■ **WHAT THE TASK REQUIRES**
In the entries below, find the line with "बंगाल की इन रैलियों में, रोड शो" and the line with "découverte de Baracoa". Reproduce those two lines and every line between them exactly, and nothing more.

■ **RECORDS SHOWN**
********
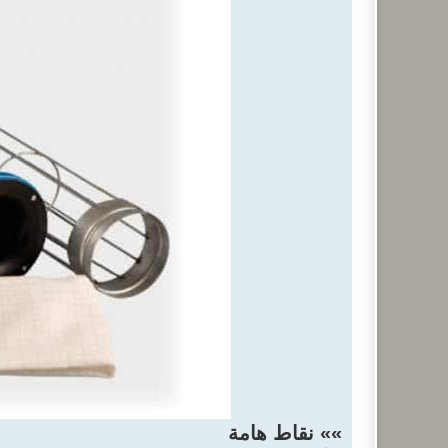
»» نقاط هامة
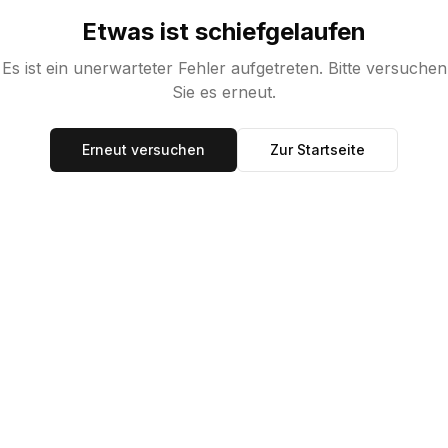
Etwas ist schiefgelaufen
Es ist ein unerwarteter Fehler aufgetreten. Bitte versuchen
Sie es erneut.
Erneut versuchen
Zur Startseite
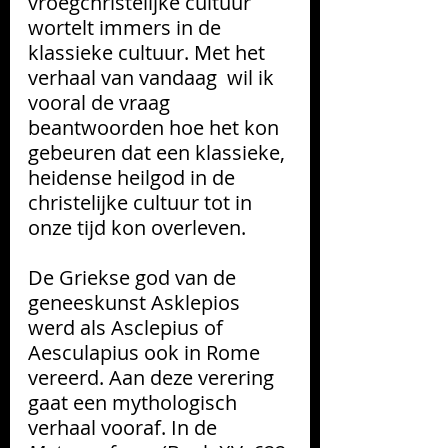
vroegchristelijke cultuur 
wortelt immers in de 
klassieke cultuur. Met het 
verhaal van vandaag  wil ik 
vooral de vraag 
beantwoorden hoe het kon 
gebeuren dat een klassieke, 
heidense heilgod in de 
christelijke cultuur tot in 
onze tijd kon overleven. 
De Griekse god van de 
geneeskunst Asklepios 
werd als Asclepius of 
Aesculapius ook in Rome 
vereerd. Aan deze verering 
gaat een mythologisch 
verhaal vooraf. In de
********
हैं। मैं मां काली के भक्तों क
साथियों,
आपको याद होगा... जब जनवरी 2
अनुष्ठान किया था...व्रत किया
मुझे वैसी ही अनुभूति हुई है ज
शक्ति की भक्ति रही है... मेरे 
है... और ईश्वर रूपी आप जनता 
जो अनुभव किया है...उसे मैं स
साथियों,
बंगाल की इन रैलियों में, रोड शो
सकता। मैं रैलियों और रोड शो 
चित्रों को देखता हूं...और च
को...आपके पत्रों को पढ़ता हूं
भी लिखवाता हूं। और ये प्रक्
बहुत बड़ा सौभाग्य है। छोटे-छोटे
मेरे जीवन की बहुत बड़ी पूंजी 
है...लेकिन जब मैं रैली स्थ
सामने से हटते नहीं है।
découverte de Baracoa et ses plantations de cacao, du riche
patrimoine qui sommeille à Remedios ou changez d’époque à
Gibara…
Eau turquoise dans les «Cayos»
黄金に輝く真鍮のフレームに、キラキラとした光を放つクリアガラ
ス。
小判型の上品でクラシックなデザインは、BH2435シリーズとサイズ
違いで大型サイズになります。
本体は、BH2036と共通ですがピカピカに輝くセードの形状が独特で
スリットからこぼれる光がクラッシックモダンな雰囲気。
********
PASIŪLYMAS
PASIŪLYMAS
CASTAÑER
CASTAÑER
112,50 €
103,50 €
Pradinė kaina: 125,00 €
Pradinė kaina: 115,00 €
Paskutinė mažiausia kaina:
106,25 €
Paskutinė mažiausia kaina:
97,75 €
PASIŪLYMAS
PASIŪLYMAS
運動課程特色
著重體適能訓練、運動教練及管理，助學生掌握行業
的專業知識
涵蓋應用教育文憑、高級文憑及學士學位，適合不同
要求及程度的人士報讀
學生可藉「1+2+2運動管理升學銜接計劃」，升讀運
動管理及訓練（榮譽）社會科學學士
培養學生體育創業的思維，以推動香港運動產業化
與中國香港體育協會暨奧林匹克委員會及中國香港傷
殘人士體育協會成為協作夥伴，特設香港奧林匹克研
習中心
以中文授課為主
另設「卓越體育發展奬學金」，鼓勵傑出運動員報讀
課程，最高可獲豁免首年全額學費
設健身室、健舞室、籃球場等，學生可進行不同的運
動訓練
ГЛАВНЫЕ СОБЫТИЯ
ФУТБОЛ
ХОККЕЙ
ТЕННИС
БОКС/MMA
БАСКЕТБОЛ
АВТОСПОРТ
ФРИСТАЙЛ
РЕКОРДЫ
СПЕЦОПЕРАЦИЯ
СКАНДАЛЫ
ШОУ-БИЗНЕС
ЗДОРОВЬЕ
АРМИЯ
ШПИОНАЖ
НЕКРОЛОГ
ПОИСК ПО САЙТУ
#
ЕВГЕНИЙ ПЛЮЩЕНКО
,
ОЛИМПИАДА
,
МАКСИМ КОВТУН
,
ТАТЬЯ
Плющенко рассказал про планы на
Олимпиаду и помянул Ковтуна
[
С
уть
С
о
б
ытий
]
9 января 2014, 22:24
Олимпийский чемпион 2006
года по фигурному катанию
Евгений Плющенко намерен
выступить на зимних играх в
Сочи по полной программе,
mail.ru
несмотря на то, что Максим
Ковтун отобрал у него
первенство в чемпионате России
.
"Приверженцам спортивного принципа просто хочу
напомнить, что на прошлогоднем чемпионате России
********
■ **THE COMPLETED TASK**
बंगाल की इन रैलियों में, रोड शो
सकता। मैं रैलियों और रोड शो 
चित्रों को देखता हूं...और च
को...आपके पत्रों को पढ़ता हूं
भी लिखवाता हूं। और ये प्रक्
बहुत बड़ा सौभाग्य है। छोटे-छोटे
मेरे जीवन की बहुत बड़ी पूंजी 
है...लेकिन जब मैं रैली स्थ
सामने से हटते नहीं है।
découverte de Baracoa et ses plantations de cacao, du riche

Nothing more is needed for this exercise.